The founders of our nation would surely be perplexed if they were dropped into today's world – and not just from the technological advances, what passes as modern entertainment and the fame achieved by the Kardashians. But given their written and spoken words, the founders would fit right in with today's economic arguments, particularly with respect to debt and taxation.
The founders had a range of views on the value of debt, from Thomas Paine and Alexander Hamilton backing debt as a useful financial tool, to Thomas Jefferson casting a suspicious eye on its use. Consider the following notable quotations from our founders:
"A National Debt, if it is not excessive, will be to us a National Blessing." – Alexander Hamilton
"No nation ought to be without a debt. A national debt is a national bond; and when it bears no interest, is in no case a grievance." – Thomas Paine
"The burden of the national debt consists not in its being so many millions, or so many hundred millions, but in the quantity of taxes collected every year to pay the interest. If this quantity continue the same, the burden of the national debt is the same to all intents and purposes, be the capital more or less." – Thomas Paine
"I place economy among the first and most important virtues, and public debt as the greatest of dangers to be feared. To preserve our independence, we must not let our rulers load us with perpetual debt. If we run into such debts, we must be taxed in our meat and drink, in our necessities and in our comforts, in our labor and in our amusements." – Thomas Jefferson
There are many other fascinating quotes to survey, but the gist is that the Founding Fathers understood the need for debt but were wary of its management – and they would surely be dismayed at running continuous deficits.

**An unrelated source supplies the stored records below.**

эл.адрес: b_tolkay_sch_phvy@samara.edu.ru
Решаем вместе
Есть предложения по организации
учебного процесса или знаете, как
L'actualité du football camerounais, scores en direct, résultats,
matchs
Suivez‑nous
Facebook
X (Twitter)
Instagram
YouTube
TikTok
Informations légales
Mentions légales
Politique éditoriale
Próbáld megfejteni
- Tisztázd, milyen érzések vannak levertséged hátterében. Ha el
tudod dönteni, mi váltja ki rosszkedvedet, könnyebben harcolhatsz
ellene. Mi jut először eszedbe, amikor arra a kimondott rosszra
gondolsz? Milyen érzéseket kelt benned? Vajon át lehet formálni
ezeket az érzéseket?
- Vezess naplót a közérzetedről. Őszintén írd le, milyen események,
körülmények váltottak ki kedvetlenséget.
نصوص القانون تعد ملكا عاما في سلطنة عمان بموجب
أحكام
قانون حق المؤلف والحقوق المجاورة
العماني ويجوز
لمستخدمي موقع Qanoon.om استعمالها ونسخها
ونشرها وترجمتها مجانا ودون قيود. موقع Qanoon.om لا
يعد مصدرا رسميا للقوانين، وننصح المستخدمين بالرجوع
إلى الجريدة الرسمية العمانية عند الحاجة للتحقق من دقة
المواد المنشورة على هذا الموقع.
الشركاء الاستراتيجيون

How would they handle today's situation? Would they tend to raise or lower taxes, and cut or increase spending? Their quotes can give some insight.
James Madison would likely be disturbed at the complexity and favoritism of our tax code, given his statement that, "A just security to property is not afforded by that government, under which unequal taxes oppress one species of property and reward another species."
His approach might be one of tax reform and limiting the size of government, given the quote “If Congress can do whatever in their discretion can be done by money, and will promote the general welfare, the government is no longer a limited one possessing enumerated powers, but an indefinite one subject to particular exceptions.”
Two examples of Jefferson’s writing suggest he would be for an austerity program – "A rigid economy of the public contributions and absolute interdiction of all useless expenses will go far towards keeping the government honest and unoppressive," and "The principle of spending money to be paid by posterity, under the name of funding, is but swindling futurity on a large scale."
John Adams would likely address the banking system, given his observation, "Banks have done more injury to the religion, morality, tranquility, prosperity, and even wealth of the nation than they have ever done or ever will do good."
The quote that best captures the collective position of our founders may well be from Alexander Hamilton’s "Report on Public Credit, issued in 1790. In it, he wrote:
“…[It is] of the greatest consequence that the debt should, with the consent of the creditors, be remoulded into such a shape as will bring the expenditure of the nation to a level with its income. Till this shall be accomplished the finances of the United States shall never wear a proper countenance. Arrears of interest, continually accruing, will be as continual as a monument, either of inability or of ill faith, and will not cease to have an evil influence on public credit."
In short, the founders would have done everything in their power to avoid getting into such a debt position in the first place, and they would probably address tax inequities and restrain spending to the extent possible. They may have trouble grasping the speed and interactivity of today's economy – and once they did, their views might change.
One thing they would universally disdain is the lack of action from government. The founders set up a wonderful system of checks and balances expecting that the balances of power would foster the compromises necessary to run an effective government, instead of gridlock.
Perhaps they would wistfully conclude that Benjamin Franklin was correct in predicting, "When the people find that they can vote themselves money, that will herald the end of the republic."